TASK TO COMPLETE
Once you reach the line containing "행복한 노년을 보내기 위해 필요한 것은 무엇일까. 보통 사람" in the entries below, write out that line and each one after it down to the line containing "학’을 다뤘다. 나쁜 습관의 최고봉인 분노를 다스리는 방법 ‘아", exactly and with nothing added.

Collected data
------------------------------------
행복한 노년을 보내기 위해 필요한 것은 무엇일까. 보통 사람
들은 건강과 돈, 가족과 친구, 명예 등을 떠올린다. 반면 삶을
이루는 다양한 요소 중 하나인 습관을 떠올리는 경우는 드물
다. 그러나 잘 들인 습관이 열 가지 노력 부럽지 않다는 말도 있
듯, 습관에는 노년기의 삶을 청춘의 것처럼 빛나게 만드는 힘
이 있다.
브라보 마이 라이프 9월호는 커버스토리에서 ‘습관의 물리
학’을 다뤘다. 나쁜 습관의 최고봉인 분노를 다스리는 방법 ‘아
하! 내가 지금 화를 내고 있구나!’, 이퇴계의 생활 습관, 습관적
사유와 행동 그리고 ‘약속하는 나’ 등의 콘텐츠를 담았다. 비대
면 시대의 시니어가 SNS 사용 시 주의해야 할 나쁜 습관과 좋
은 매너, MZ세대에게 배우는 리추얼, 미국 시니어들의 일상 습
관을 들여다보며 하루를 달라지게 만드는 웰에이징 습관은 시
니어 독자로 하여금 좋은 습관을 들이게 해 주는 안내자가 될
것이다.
------------------------------------
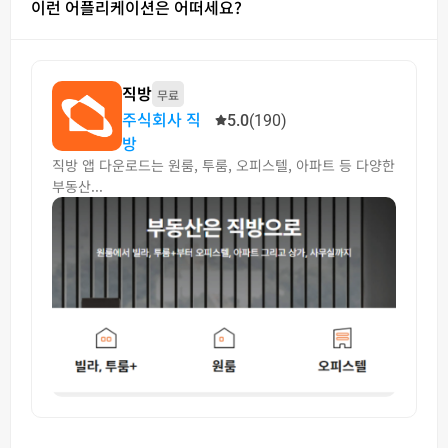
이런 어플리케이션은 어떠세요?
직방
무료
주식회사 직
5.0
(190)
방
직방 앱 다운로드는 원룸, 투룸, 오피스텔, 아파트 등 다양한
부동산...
------------------------------------
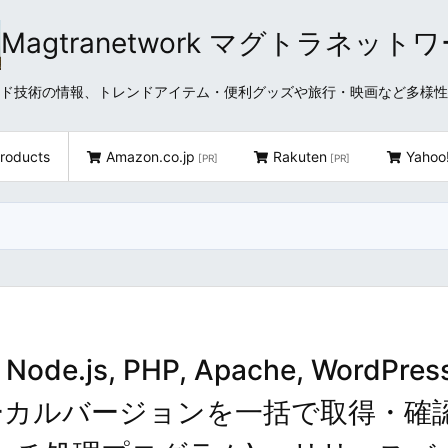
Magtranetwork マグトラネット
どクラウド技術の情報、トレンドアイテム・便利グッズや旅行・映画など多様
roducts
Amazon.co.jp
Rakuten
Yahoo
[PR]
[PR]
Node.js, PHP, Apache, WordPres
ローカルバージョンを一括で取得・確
------------------------------------
ANSWER FOR THE TASK
행복한 노년을 보내기 위해 필요한 것은 무엇일까. 보통 사람
들은 건강과 돈, 가족과 친구, 명예 등을 떠올린다. 반면 삶을
이루는 다양한 요소 중 하나인 습관을 떠올리는 경우는 드물
다. 그러나 잘 들인 습관이 열 가지 노력 부럽지 않다는 말도 있
듯, 습관에는 노년기의 삶을 청춘의 것처럼 빛나게 만드는 힘
이 있다.
브라보 마이 라이프 9월호는 커버스토리에서 ‘습관의 물리
학’을 다뤘다. 나쁜 습관의 최고봉인 분노를 다스리는 방법 ‘아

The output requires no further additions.